The Kentucky House of Representatives decided Kentuckians should not have to choose between rent and insulin Tuesday.

House Bill 95 would cap cost-sharing requirements for prescription insulin at $30 per 30-day supply for state-regulated health plans.

Rep. Danny Bentley (R-Russell), one of the primary sponsors of HB 95, said insulin is needed to treat diabetes and without it people can suffer serious health consequences, such as losing their vision or a limb and even death.

Bentley testified that people often have to choose between paying their rent or buying insulin due to how expensive insulin can be. He said that the amount people are charged for insulin tripled between 2002 and 2013, despite the cost to manufacture insulin being $3.69 to $6 per vial.
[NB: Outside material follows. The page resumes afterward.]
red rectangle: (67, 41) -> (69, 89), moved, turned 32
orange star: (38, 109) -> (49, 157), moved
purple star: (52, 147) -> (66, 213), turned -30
“If I was paying cash for my insulin, if I didn’t have the insurance I have, my insulin would cost me $12,000 a year,” Bentley added.

Rep. Patti Minter (D-Bowling Green) who is also a primary sponsor of HB 95, asked the House to pass the legislation in a unanimous vote just as it did during the 2020 legislative session.

“No one should lose their sight because they don’t have access to something that costs $6 a bottle to manufacture,” Minter said.

Both Bentley and Minter have a personal connection to the bill. Bentley uses insulin and brought his vial to the House floor as an example, and Minter told House members her son also uses insulin.
HB 95 was approved by a 95-0 vote and will now head to the Senate for consideration.